Heute besuchte ich das Seminar „Dialog der Kulturen“ in der Universität Fribourg. Es fand im Rahmen der Veranstaltungen zu Ehren von Hans Küng, dem Initiator des „Projekt Weltethos“, statt, der in diesem Jahr seinen 80. Geburtstag feiert. Trotz den hohen Verdiensten, die dem Jubilar zukommen, hat mich die Veranstaltung in der Uni Fribourg enttäuscht und ernüchtert. Doch der Reihe nach:
„Was du nicht willst, dass man Dir tu, ….“, die goldene Regel also, die Küng als allen Religionen gemeinsamen Grundsatz gefunden hat, wird im „Projekt Weltethos“ in vier Wirkungsbereiche aufgegliedert, welche die wesentlichen Elemente für einen Frieden in dieser Welt – unter den Menschen und mit dem Planeten – beinhalten: Eine wichtige und weltweit anerkannte Grundlage für global bewusstes Denken und Handeln, ein wert- und verdienstvolles Projekt zum Wohl der Weltgemeinschaft.
Unter dem Titel „Dialog der Kulturen“ sprachen eine Frau und zwei Männer als Vertreter der drei monotheistischen Religionen über die jüdische, christliche und islamische Sicht auf das Weltethos; eine Philosophin steuerte kritische Anmerkungen aus ihrer von Vernunft und Klarheit geprägten Sicht bei. Dabei legten die Vertreter der Religionen Zeugnis ab für die Schwächen des interreligiösen Dialogs, indem jede und jeder die Vorzüge des eigenen Glaubens pries; das Licht des einen Geistes, der hinter den unterschiedlichen Offenbarungen leuchtet, vermochte lediglich als eine göttliche, unser Verhalten bewertende Instanz durch zu schimmern. Ein Weltethos also, den eine höhere Macht uns auferlegt? Nicht innerstes „Wollen“, sich ihrer Gestaltungsfreiheit bewusst werdender, eigenverantwortlicher Weltbürger? Aus einer unbedingten Liebe zum Wunder dieser Schöpfung?
„Wie kommen wir – die Einzelnen und die Gesellschaft – vom Sollen zum Wollen bzw. zum Tun ? Wissen wir doch, was es von uns braucht und tun es nicht?“ fragte ich in die Schlussrunde, das noch Fehlende ansprechend, damit aus dem deklarierten Weltethos auch lebendige Wirklichkeit werde.

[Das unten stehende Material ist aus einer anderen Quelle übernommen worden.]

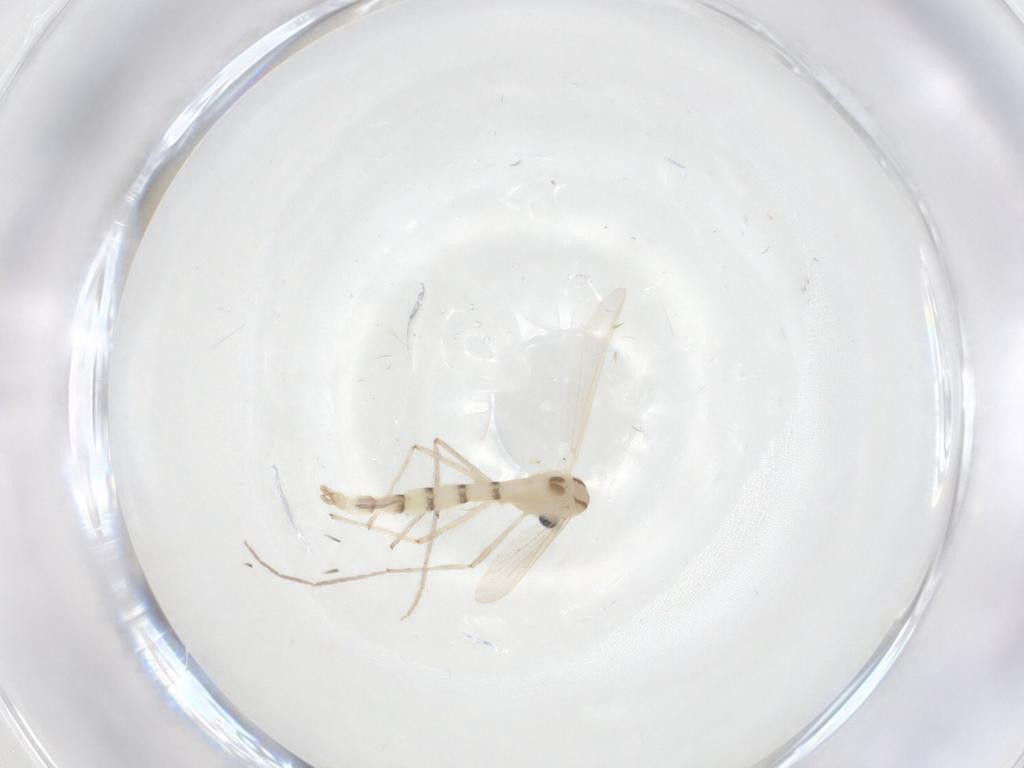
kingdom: Animalia
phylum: Arthropoda
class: Insecta
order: Diptera
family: Chironomidae
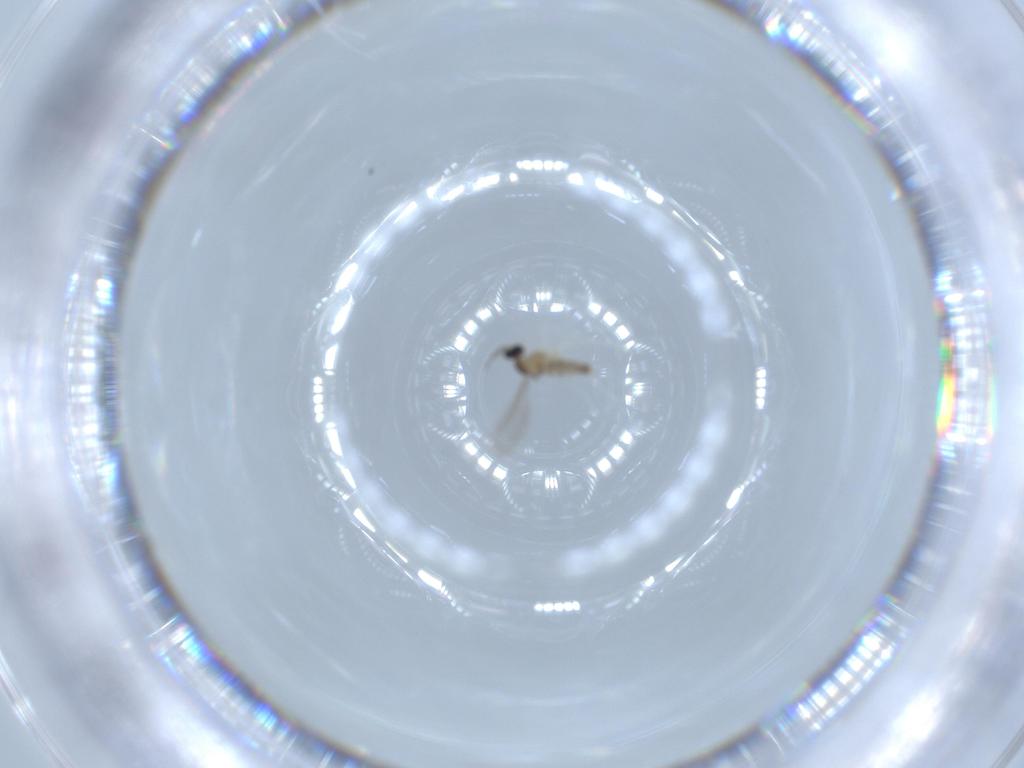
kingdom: Animalia
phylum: Arthropoda
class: Insecta
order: Diptera
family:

Die Antworten waren ernüchternd: Die Vertreter/in der monotheistischen Weltreligionen kamen zurück auf ihre Referate, in denen sie sich - in unterschiedlichen Worten - auf einen Gott berufen hatten, dessen Offenbarung diese ethischen Regeln entsprächen und vor der wir am Lebensende Rechenschaft abzulegen hätten; auch von Plus- und Minuspunkten war die Rede, je nach Art der Absicht oder Tat von je unterschiedlichem Gewicht.
Dementsprechend verstanden die Religionsvertreter unter „Sollen“ die Angst vor Verfehlung und Strafe, unter „Wollen“ das Streben nach göttlichem Wohlgefallen. Damit boten sie der sich auf Vernunft statt Metaphysik berufenden Philosophin ein leichtes Spiel. Die Frage, was es brauche, damit der ethischen Deklaration auch vernunftgeleitetes Tun folge, mochte sie allerdings auch nicht beantworten.
Meine unter vier Augen vorgebrachte Frage, ob denn der von ihr angeführte „tugendhafte Atheist“ - wenn er aus innerem ethischen Empfinden wahrhaftig denke und handle - in Wirklichkeit nicht auch „religiös“ sei, wehrte die Philosophin mit der Bemerkung ab, dass damit der Begriff der „Religion“ schwammig und unfassbar würde.
Ginge es heute nicht gerade darum, eine universelle Trans-Religiosität zu finden, die auf der Gegenwart der unbedingten Weisheit im innersten jedes Menschen beruht? Und wäre der Übergang vom „Sollen“ zum „Wollen“ und zum Tun nicht dort zu finden, wo ein Welt-Ethos im innersten der Menschen lebendig wird? – Der Weg dahin scheint noch weit zu sein?